Patryk Jaki poinformował, że do komisji dotarła skarga kasacyjna, jaką przedstawiciele stołecznego ratusza skierowali do Naczelnego Sądu Administracyjnego na kanwie jednego z orzeczeń Wojewódzkiego Sądu Administracyjnego w Warszawie, które zapadło w związku z działalnością komisji weryfikacyjnej.

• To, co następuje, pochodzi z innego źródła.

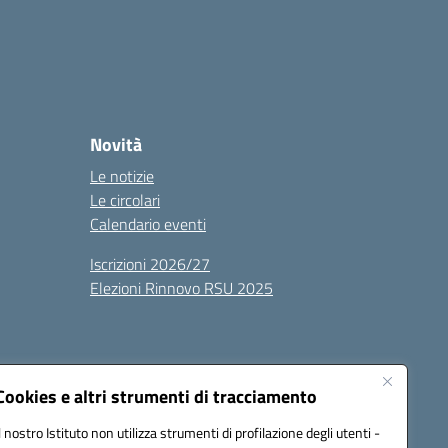
Novità
Le notizie
Le circolari
Calendario eventi
Iscrizioni 2026/27
Elezioni Rinnovo RSU 2025
Cookies e altri strumenti di tracciamento
Il nostro Istituto non utilizza strumenti di profilazione degli utenti -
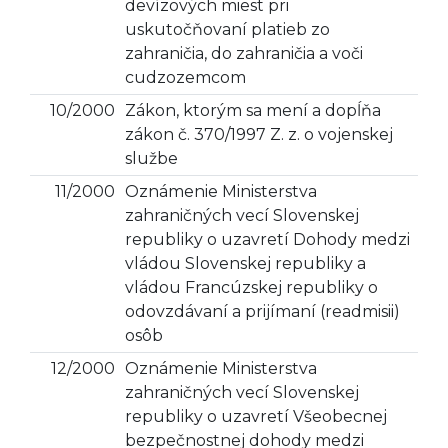
devízových miest pri
uskutočňovaní platieb zo
zahraničia, do zahraničia a voči
cudzozemcom
10/2000
Zákon, ktorým sa mení a dopĺňa
zákon č. 370/1997 Z. z. o vojenskej
službe
11/2000
Oznámenie Ministerstva
zahraničných vecí Slovenskej
republiky o uzavretí Dohody medzi
vládou Slovenskej republiky a
vládou Francúzskej republiky o
odovzdávaní a prijímaní (readmisii)
osôb
12/2000
Oznámenie Ministerstva
zahraničných vecí Slovenskej
republiky o uzavretí Všeobecnej
bezpečnostnej dohody medzi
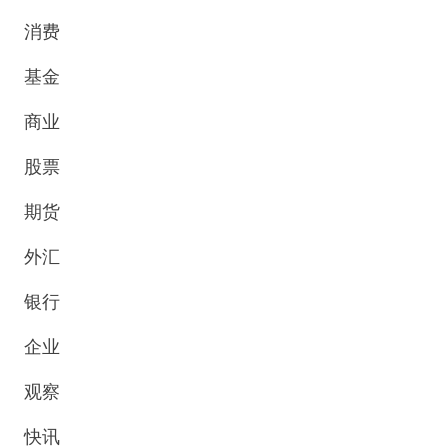
消费
基金
商业
股票
期货
外汇
银行
企业
观察
快讯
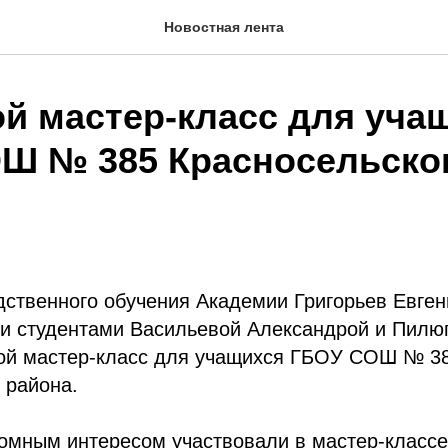
Новостная лента
й мастер-класс для уча
Ш № 385 Красносельско
дственного обучения Академии Григорьев Евген
ми студентами Васильевой Александрой и Пилю
ой мастер-класс для учащихся ГБОУ СОШ № 3
 района.
омным интересом участвовали в мастер-классе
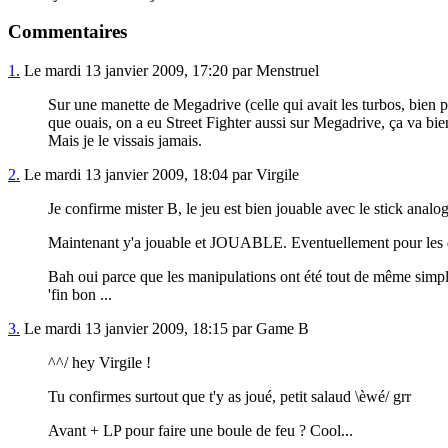
Commentaires
1.
Le mardi 13 janvier 2009, 17:20 par Menstruel
Sur une manette de Megadrive (celle qui avait les turbos, bien p
que ouais, on a eu Street Fighter aussi sur Megadrive, ça va bie
Mais je le vissais jamais.
2.
Le mardi 13 janvier 2009, 18:04 par Virgile
Je confirme mister B, le jeu est bien jouable avec le stick anal
Maintenant y'a jouable et JOUABLE. Eventuellement pour les qu
Bah oui parce que les manipulations ont été tout de même simpli
'fin bon ...
3.
Le mardi 13 janvier 2009, 18:15 par Game B
^^/ hey Virgile !
Tu confirmes surtout que t'y as joué, petit salaud \èwé/ grr
Avant + LP pour faire une boule de feu ? Cool...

"Chodzi o sprawę tzw. postępowania ogólnego, którego możliwość wprowadziła nowelizacja ustawy o komisji. Ratusz zaskarżył sposób, w jaki przeprowadzamy to postępowanie i sprawę tę przegrał przed WSA" - wyjaśnił Jaki. Dodał, że w związku z tym ratusz skierował skargę kasacyjną do NSA "wnosząc m.in., żeby ten sąd skierował pytania do TSUE wraz z zabezpieczeniem w postaci zablokowania prac komisji".

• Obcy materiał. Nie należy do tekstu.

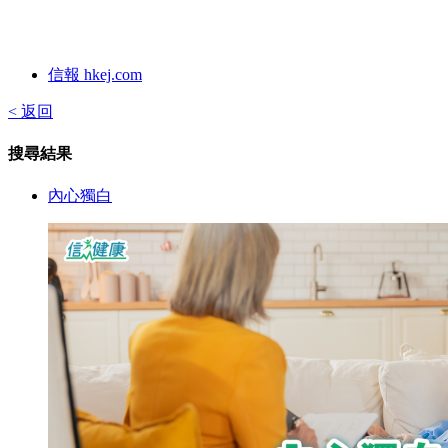
信報 hkej.com
< 返回
搜尋結果
內心獨白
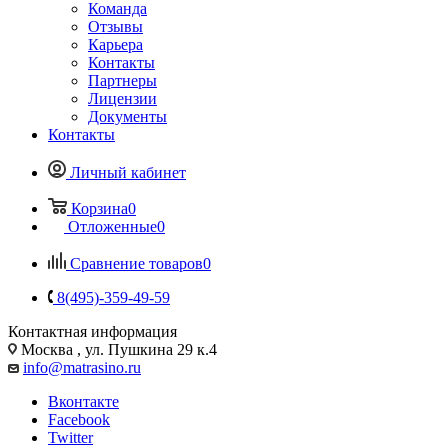
Команда
Отзывы
Карьера
Контакты
Партнеры
Лицензии
Документы
Контакты
Личный кабинет
Корзина
0
Отложенные
0
Сравнение товаров
0
8(495)-359-49-59
Контактная информация
Москва , ул. Пушкина 29 к.4
info@matrasino.ru
Вконтакте
Facebook
Twitter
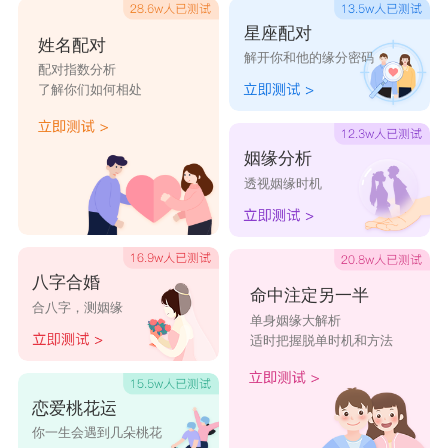
星座配对
姓名配对
解开你和他的缘分密码
配对指数分析
了解你们如何相处
姻缘分析
透视姻缘时机
八字合婚
命中注定另一半
合八字，测姻缘
单身姻缘大解析
适时把握脱单时机和方法
恋爱桃花运
你一生会遇到几朵桃花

Propozycje pytań do TSUE dotyczą m.in. kwestii, czy naruszona została zasada państwa prawnego, jeśli polski ustawodawca wprowadza do systemu prawnego postępowanie ogólne komisji. W propozycjach pytań wskazano, że postępowanie to nie jest postępowaniem administracyjnym, pomimo tego, że "w jego toku przeprowadza się postepowanie dowodowe, w szczególności przesłuchuje się świadków", a także jego prowadzenie nie podlega żadnej kontroli sądowej.

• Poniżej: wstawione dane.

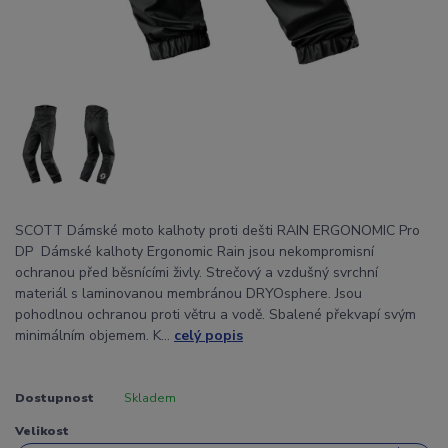
SCOTT Dámské moto kalhoty proti dešti RAIN ERGONOMIC Pro
DP Dámské kalhoty Ergonomic Rain jsou nekompromisní
ochranou před běsnícími živly. Strečový a vzdušný svrchní
materiál s laminovanou membránou DRYOsphere. Jsou
pohodlnou ochranou proti větru a vodě. Sbalené překvapí svým
minimálním objemem. K...
celý popis
Dostupnost
Skladem
Velikost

Prowadzenie rozpraw na tzw. zasadach "ogólnych" wprowadziła od wiosny tego roku nowelizacja przepisów o komisji weryfikacyjnej. Rozprawa komisji na zasadach ogólnych nie jest poświęcona konkretnej sprawie. Komisja przeprowadza takie postępowanie, aby wyjaśnić nieprawidłowości lub uchybienia w działaniach organów i osób, które uczestniczyły w wydawaniu decyzji reprywatyzacyjnych.

Reklama

Zastępca przewodniczącego komisji Sebastian Kaleta powiedział, że ustawodawca jasno wskazał, że postępowanie ogólne przed komisją "służyć ma wyłącznie zgromadzeniu materiału dowodowego, który może być wykorzystany w innych postępowaniach komisji, czy też innych organów państwa". "WSA tak jak komisja stwierdził, że wszelkie prawa procesowe osób, których komisja w postępowaniu ogólnym bada, to materiał dowodowy podlega ocenie w innych postępowaniach" - zaznaczył.